Implementation and Evaluation of a Novel Operating Room Curriculum for the Obstetrics and Gynecology Clerkship.

Journal of surgical education

PubMedID: 24776877

Hampton BS, Raker CA, Sung VW. Implementation and Evaluation of a Novel Operating Room Curriculum for the Obstetrics and Gynecology Clerkship. J Surg Educ. 2014;.
OBJECTIVE
Primary objective is to estimate the effect of an operating room (OR) curriculum on obstetrics and gynecology (Ob/Gyn) students' clinical knowledge related to the OR. Secondary objective is to estimate the effect of the curriculum on student confidence and satisfaction related to the OR experience.

STUDY DESIGN
Prospective cohort study of 6 Ob/Gyn clerkship groups from September 2011 to June 2012. Three control groups received usual teaching and 3 intervention groups received the OR curriculum plus usual teaching. The primary outcome was the measurement of student knowledge using preclerkship and postclerkship questionnaires. Student confidence and satisfaction related to the OR experience were also measured using questionnaires. Standard clerkship evaluations were reviewed to rate the quality of faculty teaching. Between-group scores were compared using Student t test.

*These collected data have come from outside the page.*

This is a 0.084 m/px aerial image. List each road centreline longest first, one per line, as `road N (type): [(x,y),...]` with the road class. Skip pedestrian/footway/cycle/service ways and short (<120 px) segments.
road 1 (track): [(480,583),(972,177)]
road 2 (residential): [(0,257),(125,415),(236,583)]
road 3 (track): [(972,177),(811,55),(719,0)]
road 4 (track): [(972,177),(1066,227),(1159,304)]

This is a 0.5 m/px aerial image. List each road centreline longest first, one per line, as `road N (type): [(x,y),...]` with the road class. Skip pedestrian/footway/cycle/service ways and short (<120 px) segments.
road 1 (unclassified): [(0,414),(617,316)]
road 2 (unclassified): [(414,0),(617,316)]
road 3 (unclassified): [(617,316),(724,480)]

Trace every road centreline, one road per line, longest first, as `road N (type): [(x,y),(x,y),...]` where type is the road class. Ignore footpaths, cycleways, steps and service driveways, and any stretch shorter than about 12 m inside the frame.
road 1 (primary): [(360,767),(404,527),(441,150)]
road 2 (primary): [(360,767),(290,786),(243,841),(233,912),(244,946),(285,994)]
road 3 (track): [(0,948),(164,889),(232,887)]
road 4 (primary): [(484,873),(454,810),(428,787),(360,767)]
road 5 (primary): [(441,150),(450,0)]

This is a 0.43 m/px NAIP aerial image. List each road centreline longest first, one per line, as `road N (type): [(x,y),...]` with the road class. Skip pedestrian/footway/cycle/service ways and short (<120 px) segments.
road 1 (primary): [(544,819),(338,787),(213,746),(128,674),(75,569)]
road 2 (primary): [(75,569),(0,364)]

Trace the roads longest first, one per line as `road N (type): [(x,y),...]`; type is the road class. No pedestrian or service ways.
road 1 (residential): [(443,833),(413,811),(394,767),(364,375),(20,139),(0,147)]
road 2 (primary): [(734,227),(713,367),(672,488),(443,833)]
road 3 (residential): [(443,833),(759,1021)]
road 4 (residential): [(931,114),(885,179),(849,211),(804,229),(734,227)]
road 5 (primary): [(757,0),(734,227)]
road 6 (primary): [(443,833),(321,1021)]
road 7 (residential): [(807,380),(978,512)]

A total of 26 students per group were needed to detect a 20% difference in between-group change in clinical knowledge (a = 0.05, 80% power).

SETTING
Women and Infants' Hospital, Providence, Rhode Island, a tertiary care teaching hospital for the Warren Alpert Medical School of Brown University.

PARTICIPANTS
Ob/Gyn clerkship students.

RESULTS
Overall, 70 students were enrolled-68 completed evaluation measures immediately after clerkship and 27 at 6 months after clerkship. More intervention subjects were fourth-year students (p = 0.03) and had completed surgery clerkships (p = 0.003). At baseline, groups demonstrated similar clinical knowledge and confidence (p > 0.05). Although there was no difference between groups in knowledge scores immediately after clerkship, at 6 months, the intervention group had greater retention in clinical knowledge scores (1.2 ± 2.6 vs 3.5 ± 1.8; p = 0.02). At clerkship completion, intervention group was more satisfied with student-faculty interaction (mean sum score = 14.7 ± 3.5 vs 16.9 ± 3.0; p = 0.01). On review of standard clerkship evaluations, intervention subjects gave significantly higher scores for quality of faculty teaching (3.82 ± 1.18 vs 4.39 ± 0.67; p = 0.01).

CONCLUSIONS
Our OR curriculum improved knowledge retention, increased student satisfaction with student-faculty interactions in the OR, and improved faculty teaching evaluation.